するとそこに遊びに来ていた生物部の二人が寄ってきた。

ノムラさんとチョウノさんだ。


「じゃ、ゲームはアタシとチョウノちゃんでやりまーす。貸して貸して」


「えっ、私あんまりゲームしないんですけれどっ」


 ノムラさんにゲーム機を没収されてしまい、窓際へと逃げられてしまった。

待って、と手を伸ばすけれど企画組の三人の男の子に阻まれる。

むぅん。


 企画組ではないノムラさんとチョウノさんは、今までお菓子を食べながら見学していた。

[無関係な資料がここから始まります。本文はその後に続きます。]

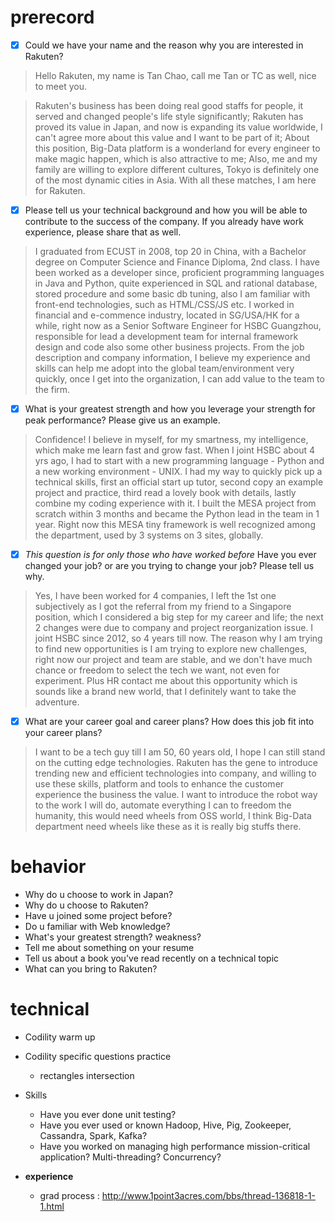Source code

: # prerecord

- [x] Could we have your name and the reason why you are interested in Rakuten?

> Hello Rakuten, my name is Tan Chao, call me Tan or TC as well, nice to meet you.

> Rakuten's business has been doing real good staffs for people, it served and changed people's life style 
significantly; Rakuten has proved its value in Japan, and now is expanding its value worldwide, I can't agree more about
this value and I want to be part of it; About this position, Big-Data platform is a wonderland for every engineer to 
make magic happen, which is also attractive to me; Also, me and my family are willing to explore different cultures, 
Tokyo is definitely one of the most dynamic cities in Asia. With all these matches, I am here for Rakuten.

- [x] Please tell us your technical background and how you will be able to contribute to the success of the company.
If you already have work experience, please share that as well.

> I graduated from ECUST in 2008, top 20 in China, with a Bachelor degree on Computer Science and Finance Diploma, 2nd 
class. I have been worked as a developer since, proficient programming languages in Java and Python, quite experienced 
in SQL and rational database, stored procedure and some basic db tuning, also I am familiar with front-end technologies, 
such as HTML/CSS/JS etc. I worked in financial and e-commence industry, located in SG/USA/HK for a while, right now as
a Senior Software Engineer for HSBC Guangzhou, responsible for lead a development team for internal framework design
and code also some other business projects. From the job description and company information, I believe my experience 
and skills can help me adopt into the global team/environment very quickly, once I get into the organization, I can add 
value to the team to the firm.

- [x] What is your greatest strength and how you leverage your strength for peak performance? Please give us an example.

> Confidence! I believe in myself, for my smartness, my intelligence, which make me learn fast and grow fast. When I 
joint HSBC about 4 yrs ago, I had to start with a new programming language - Python and a new working environment - 
UNIX. I had my way to quickly pick up a technical skills, first an official start up tutor, second copy an example 
project and practice, third read a lovely book with details, lastly combine my coding experience with it. I built the 
MESA project from scratch within 3 months and became the Python lead in the team in 1 year. Right now this MESA tiny 
framework is well recognized among the department, used by 3 systems on 3 sites, globally.

- [x] *This question is for only those who have worked before* Have you ever changed your job? or are you trying to change
your job? Please tell us why.

> Yes, I have been worked for 4 companies, I left the 1st one subjectively as I got the referral from my friend to a 
Singapore position, which I considered a big step for my career and life; the next 2 changes were due to company and 
project reorganization issue. I joint HSBC since 2012, so 4 years till now. The reason why I am trying to find new 
opportunities is I am trying to explore new challenges, right now our project and team are stable, and we don't have 
much chance or freedom to select the tech we want, not even for experiment. Plus HR contact me about this opportunity 
which is sounds like a brand new world, that I definitely want to take the adventure.

- [x] What are your career goal and career plans? How does this job fit into your career plans?

> I want to be a tech guy till I am 50, 60 years old, I hope I can still stand on the cutting edge technologies. Rakuten
 has the gene to introduce trending new and efficient technologies into company, and willing to use these skills,
 platform and tools to enhance the customer experience the business the value. I want to introduce the robot way to the
 work I will do, automate everything I can to freedom the humanity, this would need wheels from OSS world, I think 
 Big-Data department need wheels like these as it is really big stuffs there. 


# behavior
  - Why do u choose to work in Japan?
  - Why do u choose to Rakuten?
  - Have u joined some project before?
  - Do u familiar with Web knowledge?
  - What's your greatest strength? weakness?
  - Tell me about something on your resume
  - Tell us about a book you've read recently on a technical topic
  - What can you bring to Rakuten?
  
# technical
  - Codility warm up
  - Codility specific questions practice
    - rectangles intersection
  - Skills
    - Have you ever done unit testing?
    - Have you ever used or known Hadoop, Hive, Pig, Zookeeper, Cassandra, Spark, Kafka?
    - Have you worked on managing high performance mission-critical application? Multi-threading? Concurrency?
    
- **experience**
  - grad process : http://www.1point3acres.com/bbs/thread-136818-1-1.html
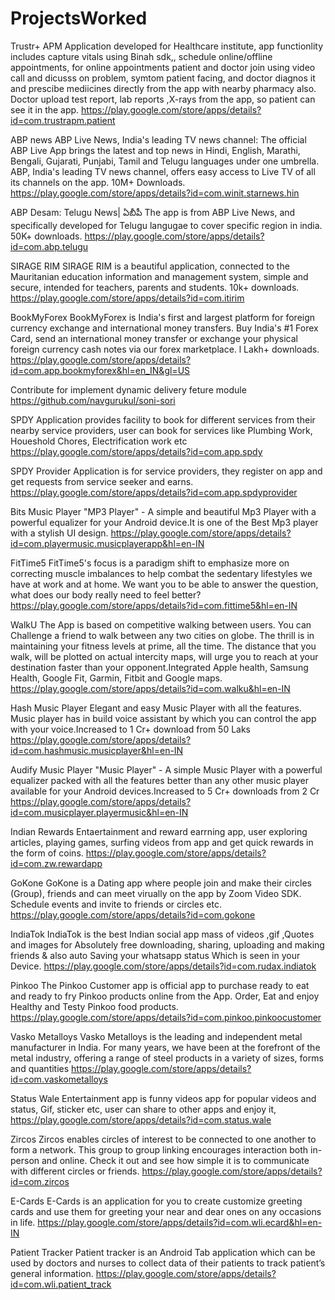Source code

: # ProjectsWorked


Trustr+ APM
Application developed for Healthcare institute, app functionlity includes capture vitals using Binah sdk,, schedule online/offline appointments, for online appointments patient and doctor join using video call and dicusss on problem, symtom patient facing,  and doctor diagnos it and prescibe mediicines directly from the app with nearby pharmacy also. Doctor upload test report, lab reports ,X-rays from the app, so patient can see it in the app. 
https://play.google.com/store/apps/details?id=com.trustrapm.patient

ABP news
ABP Live News, India's leading TV news channel: The official ABP Live App brings the latest and top news in Hindi, English, Marathi, Bengali, Gujarati, Punjabi, Tamil and Telugu languages under one umbrella. ABP, India's leading TV news channel, offers easy access to Live TV of all its channels on the app. 10M+ Downloads.
https://play.google.com/store/apps/details?id=com.winit.starnews.hin

ABP Desam: Telugu News| ఏబీపీ 
The app is from ABP Live News, and specifically developed for Telugu langugae to cover specific region in india. 50K+ downloads.
https://play.google.com/store/apps/details?id=com.abp.telugu

SIRAGE RIM
SIRAGE RIM is a beautiful application, connected to the Mauritanian education information and management system, simple and secure, intended for teachers, parents and students. 10k+ downloads.
https://play.google.com/store/apps/details?id=com.itirim

BookMyForex
BookMyForex is India's first and largest platform for foreign currency exchange and international money transfers. Buy India's #1 Forex Card, send an international money transfer or exchange your physical foreign currency cash notes via our forex marketplace. l Lakh+ downloads.
https://play.google.com/store/apps/details?id=com.app.bookmyforex&hl=en_IN&gl=US

Contribute for implement dynamic delivery feture module
https://github.com/navgurukul/soni-sori

SPDY
Application provides facility to book for different services from their nearby service providers, user can book for services like Plumbing Work, Houeshold Chores, Electrification work etc 
https://play.google.com/store/apps/details?id=com.app.spdy

SPDY Provider
Application is for service providers, they register on app and get requests from service seeker and earns.
https://play.google.com/store/apps/details?id=com.app.spdyprovider

Bits Music Player
"MP3 Player" - A simple and beautiful Mp3 Player with a powerful equalizer for your Android device.It is one of the Best Mp3 player with a stylish UI design.
https://play.google.com/store/apps/details?id=com.playermusic.musicplayerapp&hl=en-IN

FitTime5
FitTime5's focus is a paradigm shift to emphasize more on correcting muscle imbalances to help combat the sedentary lifestyles we have at work and at home. We want you to be able to answer the question, what does our body really need to feel better?
https://play.google.com/store/apps/details?id=com.fittime5&hl=en-IN

WalkU
The App is based on competitive walking between users. You can Challenge a friend to walk between any two cities on globe. The thrill is in maintaining your fitness levels at prime, all the time. The distance that you walk, will be plotted on actual intercity maps, will urge you to reach at your destination faster than your opponent.Integrated Apple health, Samsung Health, Google Fit, Garmin, Fitbit and Google maps.
https://play.google.com/store/apps/details?id=com.walku&hl=en-IN

Hash Music Player
Elegant and easy Music Player with all the features. Music player has in build voice assistant by which you can control the app with your voice.Increased to 1 Cr+ download from 50 Laks
https://play.google.com/store/apps/details?id=com.hashmusic.musicplayer&hl=en-IN

Audify Music Player
"Music Player" - A simple Music Player with a powerful equalizer packed with all the features better than any other music player available for your Android devices.Increased to 5 Cr+ downloads from 2 Cr
https://play.google.com/store/apps/details?id=com.musicplayer.playermusic&hl=en-IN

Indian Rewards
Entaertainment and reward earrning app, user exploring articles, playing games, surfing videos from app and get quick rewards in the form of coins.
https://play.google.com/store/apps/details?id=com.zw.rewardapp

GoKone
GoKone is a Dating app where people join and make their circles (Group), friends and can meet virually on the app by Zoom Video SDK. Schedule events and invite to friends or circles etc.
https://play.google.com/store/apps/details?id=com.gokone

IndiaTok
IndiaTok  is the best Indian social app mass of videos ,gif ,Quotes and images for Absolutely free downloading, sharing, uploading and making friends & also auto Saving your whatsapp status Which is seen in your Device.
https://play.google.com/store/apps/details?id=com.rudax.indiatok

Pinkoo
The Pinkoo Customer app is official app to purchase ready to eat and ready to fry Pinkoo products online from the App. Order, Eat and enjoy Healthy and Testy Pinkoo food products.
https://play.google.com/store/apps/details?id=com.pinkoo.pinkoocustomer

Vasko Metalloys
Vasko Metalloys is the leading and independent metal manufacturer in India. For many years, we have been at the forefront of the metal industry, offering a range of steel products in a variety of sizes, forms and quantities
https://play.google.com/store/apps/details?id=com.vaskometalloys

Status Wale
Entertainment app is funny videos app for popular videos and status, Gif, sticker etc, user can share to other apps and enjoy it, 
https://play.google.com/store/apps/details?id=com.status.wale

Zircos
Zircos enables circles of interest to be connected to one another to form a network. This group to group linking encourages interaction both in-person and online. Check it out and see how simple it is to communicate with different circles or friends.
https://play.google.com/store/apps/details?id=com.zircos

E-Cards
E-Cards is an application for you to create customize greeting cards and use them for greeting your near and dear ones on any occasions in life.
https://play.google.com/store/apps/details?id=com.wli.ecard&hl=en-IN

Patient Tracker
Patient tracker is an Android Tab application which can be used by doctors and nurses to collect data of their patients to track patient’s general information.
https://play.google.com/store/apps/details?id=com.wli.patient_track
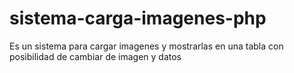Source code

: # sistema-carga-imagenes-php
Es un sistema para cargar imagenes y mostrarlas en una tabla con posibilidad de cambiar de imagen y datos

ノムラさん自身もメイクをするのでちょこちょこ意見を言ったりしていたのだけれど、チョウノさんは人見知りが発動したようで終始静かだった。

今はきゃっきゃと楽しそう。


「ほい。クラキも色々言ってくれや」


 レン君がグミの袋の開け口を私に向けてそう言った。

ごそごそ、と適当につまんだグミは赤紫色。

ぶどう味かしら、と丸いそれを指の間で転がす。


「私も色々言っていいの?」


「え? もちろんですけれど。クラキ先輩が気に入るのが一番ですよ?」


「そ、そうなの?」


 タチバナ君に首を傾げながらグミを食べる。

ぐにぃ、ぶにぶに、と弾き返そうとする食感が楽しい。

やっぱりぶどう味で何回か噛んだら、ふわん、と味が強くした。

企画組の三人もそれぞれの色のグミをぐにぐに食べている。

そして三人同時に椅子を引きずって、より私の周りに座った。


「企画説明、あんましてなかったんで改めて簡単に。俺はやってみたい花のアレンジがあるんですけれど、ただ作るんじゃつまんねぇからクラキ先輩や色んな人に声掛けて頼んだんです」


 タチバナ君はオレンジ色のグミだった。


「俺も自分の趣味が役に立つなら、ってのもあっけど、面白そうだからってのが先に来たな。あと暇だったし」


 レン君はレモン色。


「俺もそですけど、皆で何かやんのって初めてなんでこう……皆がそれぞれ気に入ったもんじゃなきゃ意味ない、っていうか。なのでクラキ先輩もただの飾りじゃなくて意見とか、欲しい、です」


 クジラ君はピンク色。


 それぞれのが、あった。


 私は数十分間、片手間に参加していたのを改めて反省する。


「……私に何が出来るかわからないけれど、頑張り、ます。改めて、よろしくです」


 もう一度きちんとごめんなさいをした私は、ぱっ、と顔を上げた。


 もう楽しかったけれど、もっと楽しんでやろうじゃない?


「じゃあ──タチバナ君、お花の写真全部見せて。と言っても季節のお花じゃないと厳しいと思うからピックアップしてまとめて。レン君は私をじろじろ見る事を許可するわ。それと黙って見られるのはちょっと不快だから話か質問をして。じゃないと私、真顔か睨むわ。クジラ君はぶつぶつ煩い。どういう風に思ってるか知りたいから教えて。あと嫌いな花もあるし、嫌いなアングルもあるし、嫌いな色もあるからそこんとこよろしく。わかった?」


 一通り一気にいうと企画組三人は、少しを置いてから返事した。


 圧倒された? まさか──私の方が圧倒されてるわ。

こんなに素敵な事を考える人達に囲まれてるんだもの。


 それと逆に、好きな花もアングルも色もあるからそこんとこよろしくお願いします、と私は目の色を変えてやっとで、参加するのだった。